Opening arguments in the 2004 Region VII National Moot Court Competition will begin Thursday afternoon, kicking off a three-day competition that will pit members of The University of Tennessee Moot Court team against other regional law school teams for the chance to compete at the national championship.
"It's a competition that's modeled after arguments before the United States Supreme Court," said Joseph Cook, Regional Director of the National Moot Court Competition and Williford Gragg Professor of Law at UT. "(The teams) get a problem in August and they each prepare a brief on one side or the other on the problem ... Those are evaluated prior to the competition, which will then be combined with the oral score they receive in oral arguments to determine the winner of each round."
Schools who perform poorly the first time in a round have the opportunity to make up for it, according to John Sobieski, associate dean for Student Academic Affairs, Lindsay Young Professor of Law and faculty advisor for the UT Moot Court team.
"The competition in our region is run on what's called a 'double-elimination bracket,'" Sobieski said. "Basically, all that means is no school is eliminated until they have lost twice."
Teams may have a maximum of three student members, and UT's team is made up of Edward Baker, Jonathan Born and James Robinson of the College of Law.
The competition will consist of seven rounds beginning Thursday afternoon and wrapping up with the championship round on Saturday morning.
"Two teams from the region then qualify for the finals which will be held in New York City in January of next year," Sobieski said.

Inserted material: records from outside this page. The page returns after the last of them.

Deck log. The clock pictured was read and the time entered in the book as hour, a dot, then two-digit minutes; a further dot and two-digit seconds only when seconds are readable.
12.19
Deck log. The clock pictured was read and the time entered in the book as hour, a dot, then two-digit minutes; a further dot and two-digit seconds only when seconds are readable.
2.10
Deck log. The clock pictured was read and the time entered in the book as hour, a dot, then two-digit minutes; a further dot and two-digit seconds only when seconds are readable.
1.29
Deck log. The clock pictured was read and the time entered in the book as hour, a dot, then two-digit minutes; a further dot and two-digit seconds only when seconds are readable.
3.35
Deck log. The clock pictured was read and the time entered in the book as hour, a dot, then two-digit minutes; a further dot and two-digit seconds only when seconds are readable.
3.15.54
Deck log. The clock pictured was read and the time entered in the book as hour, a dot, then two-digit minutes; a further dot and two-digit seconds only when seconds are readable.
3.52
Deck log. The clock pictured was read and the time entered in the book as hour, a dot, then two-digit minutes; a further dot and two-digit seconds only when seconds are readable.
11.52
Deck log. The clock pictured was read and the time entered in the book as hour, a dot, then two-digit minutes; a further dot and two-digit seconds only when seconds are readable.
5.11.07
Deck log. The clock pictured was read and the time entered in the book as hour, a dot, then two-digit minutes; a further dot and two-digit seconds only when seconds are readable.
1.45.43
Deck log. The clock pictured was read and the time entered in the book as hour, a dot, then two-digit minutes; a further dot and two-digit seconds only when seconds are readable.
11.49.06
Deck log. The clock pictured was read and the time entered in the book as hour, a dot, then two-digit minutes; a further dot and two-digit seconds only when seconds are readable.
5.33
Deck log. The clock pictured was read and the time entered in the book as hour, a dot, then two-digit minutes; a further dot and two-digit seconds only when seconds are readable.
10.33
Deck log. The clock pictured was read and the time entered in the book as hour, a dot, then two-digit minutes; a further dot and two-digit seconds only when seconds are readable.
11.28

The Fifty-Fifth Annual National Moot Court Competition is sponsored by the City Bar of New York. There are 14 regions across the nation and the University of Tennessee falls into Region VII, along with Louisiana, Alabama and Mississippi.
The issues presented by the teams involve two separate actual cases that have been consolidated for argument. Arguing as if before the U.S. Supreme Court, teams will address constitutional issues raised in the original cases revolving around the due process clause of the Fifth Amendment and the constitutionality of a federal mail fraud statute under which a union vice president was convicted.
The universities competing in the Region VII competition are: the University of Alabama, Cumberland School of Law-Samford University, Lousiana State University, Loyola University-New Orleans, University of Memphis, Southern University, University of Mississippi, Vanderbilt University and The University of Tennessee.
The competition is open to the public. Rounds 1 and 2 will take place on Thursday at 2 p.m. and 4 p.m., respectively. Rounds 3, 4, and 5 on Friday at 9 a.m., 1 p.m. and 4 p.m. Rounds 6 and 7 will take place on Saturday at 9 a.m. and 11 a.m. Information on specific arguments and times will be posted in the lobby of the Law School.